Nie oszukujmy się... Jeśli oczekujesz od telewizji jakiegoś ambitnego programu to... możesz się mocno rozczarować. Oczywiście są kanały specjalistyczne np. historyczne czy podróżnicze, które sama lubię obejrzeć od czasu do czasu! Dziś jednak mówię o telewizji publicznej, tej najzwyklejszej, dostępnej dla każdego. Nie wiem czy istnieje kraj gdzie takowa telewizja ma naprawdę wysoki poziom. Jeśli coś na ten temat wiecie, piszcie mi pod spodem! Niestety jednak polska telewizja śniadaniowa i wszystkie te głębokie problemy w stylu jak wychować psa, co zrobić na drugie śniadanie, albo jak nie nosić spodni przyprawiają mnie o dreszcze. Później nie jest lepiej.
Koło południa zaczynają zaczynać się wszystkie programy paradokumentalne, które ciągną się do późnego wieczora... Jaki w tym wszystkim sens? Jeśli łudziliście się, że włoska telewizja wypada tu lepiej (bo piękny język, piękni ludzie...)to żyliście w wielkim błędzie! Jeśli myśleliście, że osłuchacie się oglądając włoskie programy także żyliście w błędzie... A odmóżdżenie się w trakcie gwarantowane.
Na przykład dajmy na to le veline czyli dwie dziewczyny blondynka i ciemno włosa, które przez cały program "Striscia la notizia" ,"szczerzą się" do podstarzałych prowadzących, kręcą tyłkami w przykrótkich spódniczkach, obmacują się i równie chętnie dają się obmacywać także innym. Jaki jest tego wszystkiego sens nie wie chyba nikt.

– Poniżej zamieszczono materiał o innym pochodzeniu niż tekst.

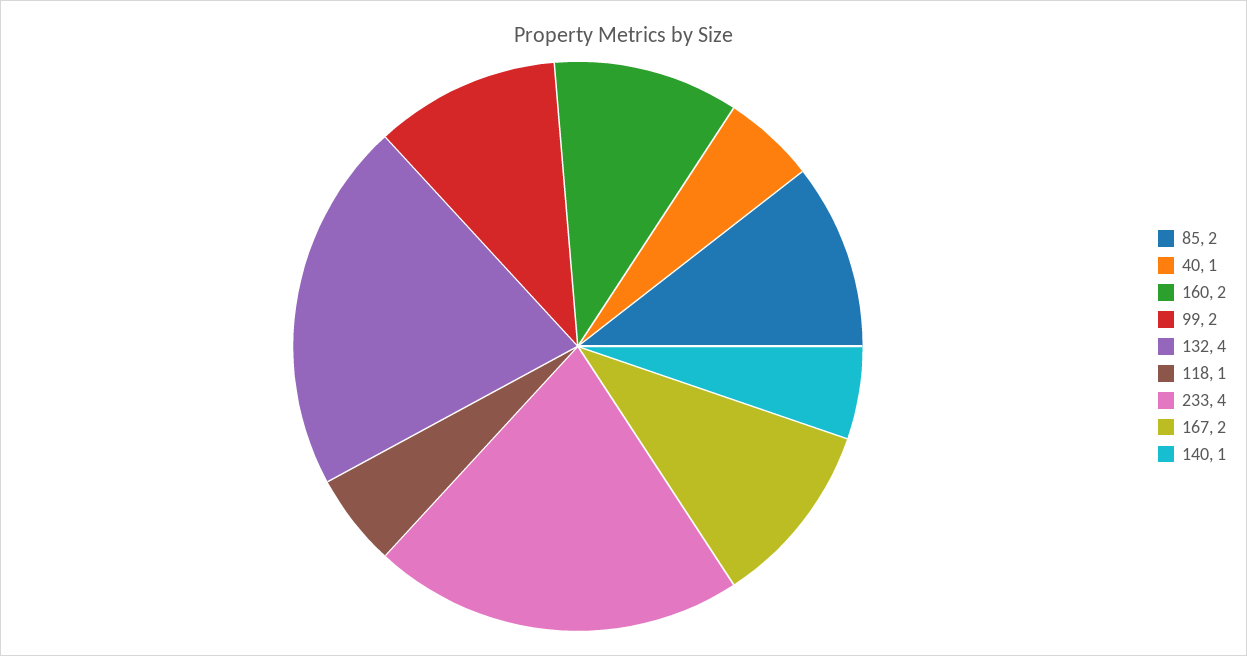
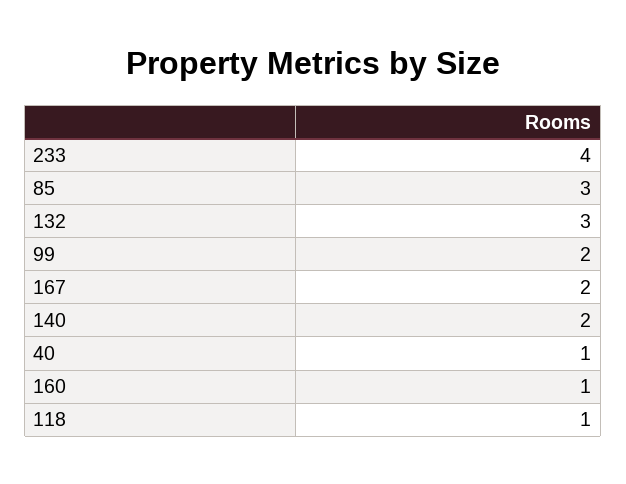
85: 2 -> 3
160: 2 -> 1
132: 4 -> 3
140: 1 -> 2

Jest jeszcze program, który w wakacje leci non stop, a ja zawsze zapominam sprawdzić jego nazwę! W każdym razie grupka dziewczyn(zazwyczaj dwie, trzy, raz chyba widziałam cztery) tarzają się (dosłownie) po włoskich plażach, jachtach, przesiadują w barach wymachując nogami i eksponując resztę swych wdzięków. Czy to jakiś sposób na promocję włoskiego wybrzeża? :> Może ktoś z was zna tytuł?! :D
Wytrwałym można polecić jeszcze "Uomini e donne". To jest dopiero emocjonujący program! Kolejny, którego sensu chyba nigdy nie odkryłam. To miał być talk show, reality show, program randkowy... A zrobiło się jak zwykle nie wiadomo co pełne krzyków, kłótni i ludzkiego idiotyzmu. Oh piękne miłość na oczach całych Włoch. A jak oni się starają, żeby to było takie romantico.
Poniżej ponad godzina przyjemności! Dla mnie wytrwałych zamieszczam jeszcze kilkuminutowy fragment. Uwielbiam te emocje!!
Jeśli nadal nie macie dosyć to zapraszam do oglądania "amici" ;) Chyba nawet Nek tego nie uratuje.